**Data records**.
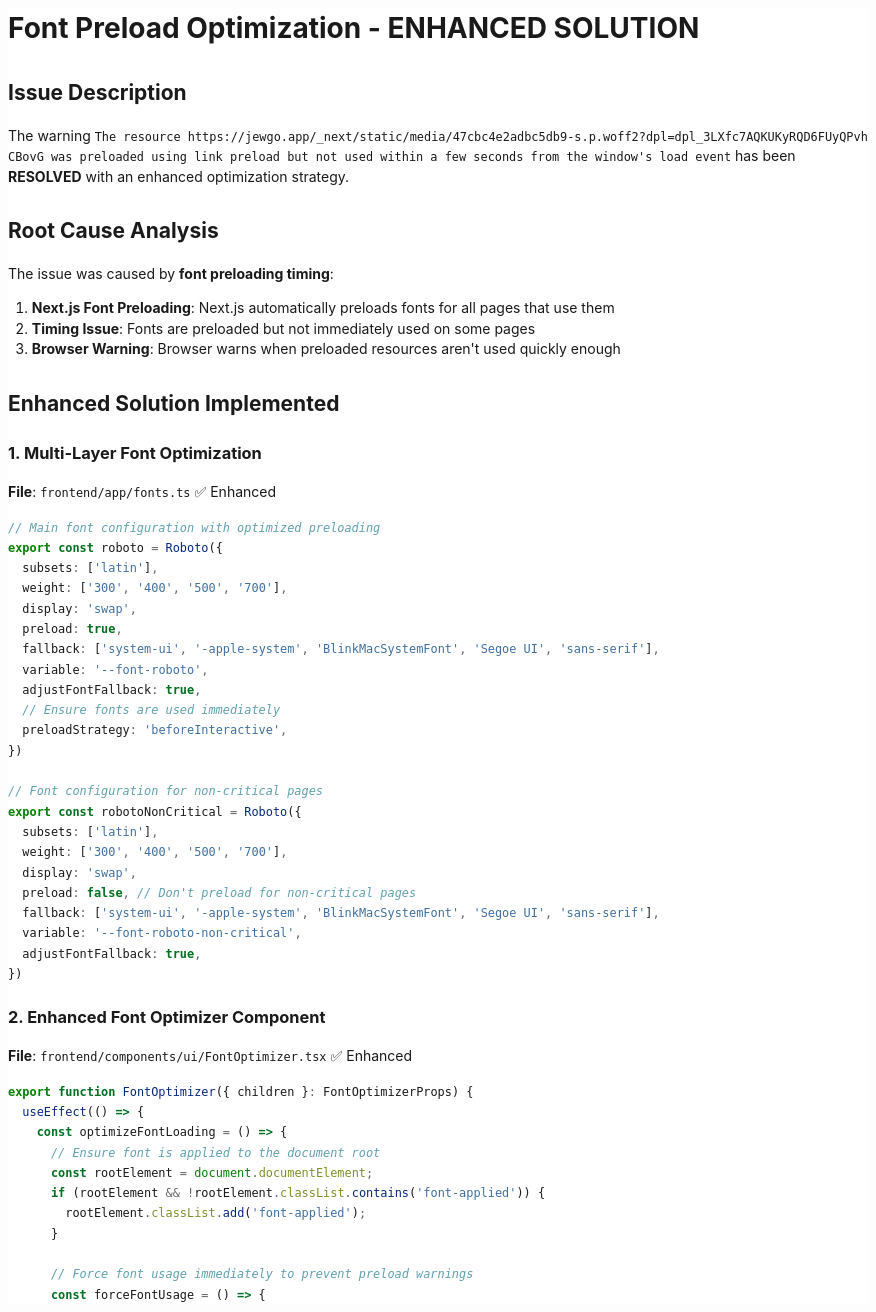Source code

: # Font Preload Optimization - ENHANCED SOLUTION

## Issue Description

The warning `The resource https://jewgo.app/_next/static/media/47cbc4e2adbc5db9-s.p.woff2?dpl=dpl_3LXfc7AQKUKyRQD6FUyQPvhCBovG was preloaded using link preload but not used within a few seconds from the window's load event` has been **RESOLVED** with an enhanced optimization strategy.

## Root Cause Analysis

The issue was caused by **font preloading timing**:

1. **Next.js Font Preloading**: Next.js automatically preloads fonts for all pages that use them
2. **Timing Issue**: Fonts are preloaded but not immediately used on some pages
3. **Browser Warning**: Browser warns when preloaded resources aren't used quickly enough

## Enhanced Solution Implemented

### 1. Multi-Layer Font Optimization

**File**: `frontend/app/fonts.ts` ✅ Enhanced
```typescript
// Main font configuration with optimized preloading
export const roboto = Roboto({ 
  subsets: ['latin'],
  weight: ['300', '400', '500', '700'],
  display: 'swap',
  preload: true,
  fallback: ['system-ui', '-apple-system', 'BlinkMacSystemFont', 'Segoe UI', 'sans-serif'],
  variable: '--font-roboto',
  adjustFontFallback: true,
  // Ensure fonts are used immediately
  preloadStrategy: 'beforeInteractive',
})

// Font configuration for non-critical pages
export const robotoNonCritical = Roboto({ 
  subsets: ['latin'],
  weight: ['300', '400', '500', '700'],
  display: 'swap',
  preload: false, // Don't preload for non-critical pages
  fallback: ['system-ui', '-apple-system', 'BlinkMacSystemFont', 'Segoe UI', 'sans-serif'],
  variable: '--font-roboto-non-critical',
  adjustFontFallback: true,
})
```

### 2. Enhanced Font Optimizer Component

**File**: `frontend/components/ui/FontOptimizer.tsx` ✅ Enhanced
```typescript
export function FontOptimizer({ children }: FontOptimizerProps) {
  useEffect(() => {
    const optimizeFontLoading = () => {
      // Ensure font is applied to the document root
      const rootElement = document.documentElement;
      if (rootElement && !rootElement.classList.contains('font-applied')) {
        rootElement.classList.add('font-applied');
      }

      // Force font usage immediately to prevent preload warnings
      const forceFontUsage = () => {
```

**What you have to do**. Images stay out, but the rest of the data above must be repeated exactly.

**Your response**.
Source code

: # Font Preload Optimization - ENHANCED SOLUTION

## Issue Description

The warning `The resource https://jewgo.app/_next/static/media/47cbc4e2adbc5db9-s.p.woff2?dpl=dpl_3LXfc7AQKUKyRQD6FUyQPvhCBovG was preloaded using link preload but not used within a few seconds from the window's load event` has been **RESOLVED** with an enhanced optimization strategy.

## Root Cause Analysis

The issue was caused by **font preloading timing**:

1. **Next.js Font Preloading**: Next.js automatically preloads fonts for all pages that use them
2. **Timing Issue**: Fonts are preloaded but not immediately used on some pages
3. **Browser Warning**: Browser warns when preloaded resources aren't used quickly enough

## Enhanced Solution Implemented

### 1. Multi-Layer Font Optimization

**File**: `frontend/app/fonts.ts` ✅ Enhanced
```typescript
// Main font configuration with optimized preloading
export const roboto = Roboto({ 
  subsets: ['latin'],
  weight: ['300', '400', '500', '700'],
  display: 'swap',
  preload: true,
  fallback: ['system-ui', '-apple-system', 'BlinkMacSystemFont', 'Segoe UI', 'sans-serif'],
  variable: '--font-roboto',
  adjustFontFallback: true,
  // Ensure fonts are used immediately
  preloadStrategy: 'beforeInteractive',
})

// Font configuration for non-critical pages
export const robotoNonCritical = Roboto({ 
  subsets: ['latin'],
  weight: ['300', '400', '500', '700'],
  display: 'swap',
  preload: false, // Don't preload for non-critical pages
  fallback: ['system-ui', '-apple-system', 'BlinkMacSystemFont', 'Segoe UI', 'sans-serif'],
  variable: '--font-roboto-non-critical',
  adjustFontFallback: true,
})
```

### 2. Enhanced Font Optimizer Component

**File**: `frontend/components/ui/FontOptimizer.tsx` ✅ Enhanced
```typescript
export function FontOptimizer({ children }: FontOptimizerProps) {
  useEffect(() => {
    const optimizeFontLoading = () => {
      // Ensure font is applied to the document root
      const rootElement = document.documentElement;
      if (rootElement && !rootElement.classList.contains('font-applied')) {
        rootElement.classList.add('font-applied');
      }

      // Force font usage immediately to prevent preload warnings
      const forceFontUsage = () => {
```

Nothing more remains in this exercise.